La qualification « d’urgence de santé publique de portée internationale (USPPI) » est utilisée dans des situations « graves, soudaines, inhabituelles ou inattendues ». Elle est définie par l’OMS comme un « évènement extraordinaire » dont la propagation constitue un « risque pour la santé publique dans d’autres Etats » et pouvant nécessiter « une action internationale coordonnée ». C’est seulement la 7e fois que l’OMS a recours à ce niveau d’alerte.

L’Europe, épicentre de la maladie

Détectée début mai, la recrudescence inhabituelle de cas de variole du singe en dehors des pays d’Afrique centrale et de l’ouest où le virus est endémique, s’est depuis étendue dans le monde entier, avec comme épicentre l’Europe. La maladie a frappé plus de 16 836 personnes dans 74 pays, selon le tableau de bord du Centre américain pour le contrôle et la prévention des maladies (CDC) à la date du 22 juillet. Décelée pour la première fois chez l’humain en 1970, la variole du singe est moins dangereuse et contagieuse que sa cousine la variole, éradiquée en 1980. Dans la plupart des cas, les malades sont des hommes ayant des relations sexuelles avec des hommes, relativement jeunes, et vivant essentiellement en ville, selon l’OMS.

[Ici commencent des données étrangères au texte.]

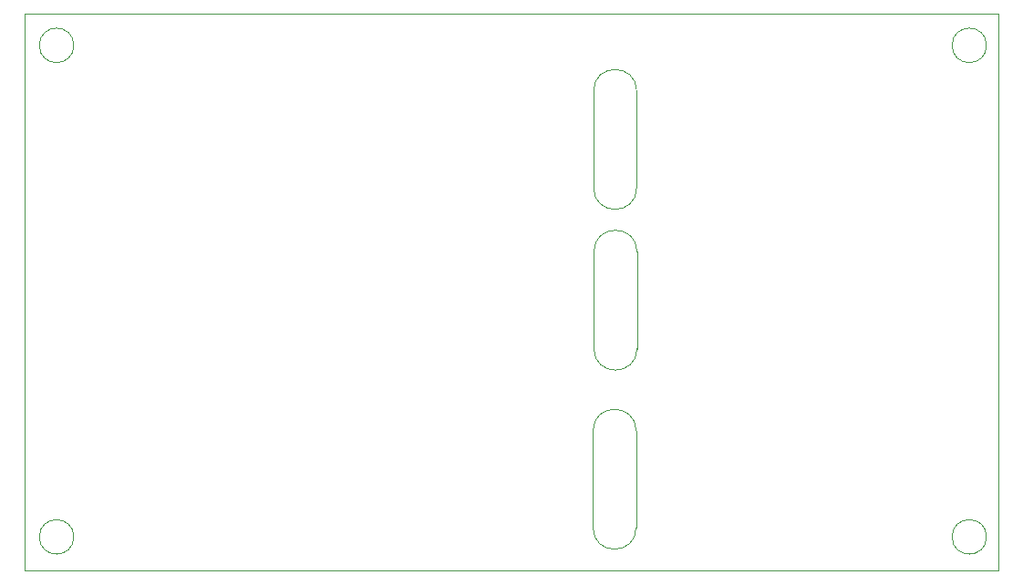
<source format=gbr>
%TF.GenerationSoftware,KiCad,Pcbnew,8.0.5*%
%TF.CreationDate,2025-05-04T14:56:43-07:00*%
%TF.ProjectId,Discharge,44697363-6861-4726-9765-2e6b69636164,rev?*%
%TF.SameCoordinates,Original*%
%TF.FileFunction,Profile,NP*%
%FSLAX46Y46*%
G04 Gerber Fmt 4.6, Leading zero omitted, Abs format (unit mm)*
G04 Created by KiCad (PCBNEW 8.0.5) date 2025-05-04 14:56:43*
%MOMM*%
%LPD*%
G01*
G04 APERTURE LIST*
%TA.AperFunction,Profile*%
%ADD10C,0.050000*%
%TD*%
%TA.AperFunction,Profile*%
%ADD11C,0.100000*%
%TD*%
G04 APERTURE END LIST*
D10*
X160572200Y-80875400D02*
G75*
G02*
X156572200Y-80875400I-2000000J0D01*
G01*
D11*
X108305400Y-113309400D02*
G75*
G02*
X105105400Y-113309400I-1600000J0D01*
G01*
X105105400Y-113309400D02*
G75*
G02*
X108305400Y-113309400I1600000J0D01*
G01*
X193065200Y-113309400D02*
G75*
G02*
X189865200Y-113309400I-1600000J0D01*
G01*
X189865200Y-113309400D02*
G75*
G02*
X193065200Y-113309400I1600000J0D01*
G01*
D10*
X156604200Y-86813000D02*
G75*
G02*
X160604200Y-86813000I2000000J0D01*
G01*
X160572200Y-80875400D02*
X160572200Y-71875400D01*
X156572200Y-71875400D02*
G75*
G02*
X160572200Y-71875400I2000000J0D01*
G01*
X156521400Y-112452400D02*
X156521400Y-103452400D01*
X160604200Y-95813000D02*
G75*
G02*
X156604200Y-95813000I-2000000J0D01*
G01*
X156572200Y-80875400D02*
X156572200Y-71875400D01*
X160521400Y-112452400D02*
G75*
G02*
X156521400Y-112452400I-2000000J0D01*
G01*
D11*
X108305400Y-67640200D02*
G75*
G02*
X105105400Y-67640200I-1600000J0D01*
G01*
X105105400Y-67640200D02*
G75*
G02*
X108305400Y-67640200I1600000J0D01*
G01*
D10*
X103740643Y-64728600D02*
X194187300Y-64728600D01*
X194187300Y-116460800D01*
X103740643Y-116460800D01*
X103740643Y-64728600D01*
D11*
X193065200Y-67640200D02*
G75*
G02*
X189865200Y-67640200I-1600000J0D01*
G01*
X189865200Y-67640200D02*
G75*
G02*
X193065200Y-67640200I1600000J0D01*
G01*
D10*
X160604200Y-95813000D02*
X160604200Y-86813000D01*
X156521400Y-103452400D02*
G75*
G02*
X160521400Y-103452400I2000000J0D01*
G01*
X156604200Y-95813000D02*
X156604200Y-86813000D01*
X160521400Y-112452400D02*
X160521400Y-103452400D01*
M02*

</source>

Une étude publiée jeudi dans la revue scientifique New England Journal of Medicine, la plus large réalisée sur le sujet et basée sur des données de 16 pays différents, confirme que la vaste majorité – 95% – des cas récents ont été transmis lors d’un contact sexuel et que 98% des personnes touchées étaient des hommes gays ou bisexuels.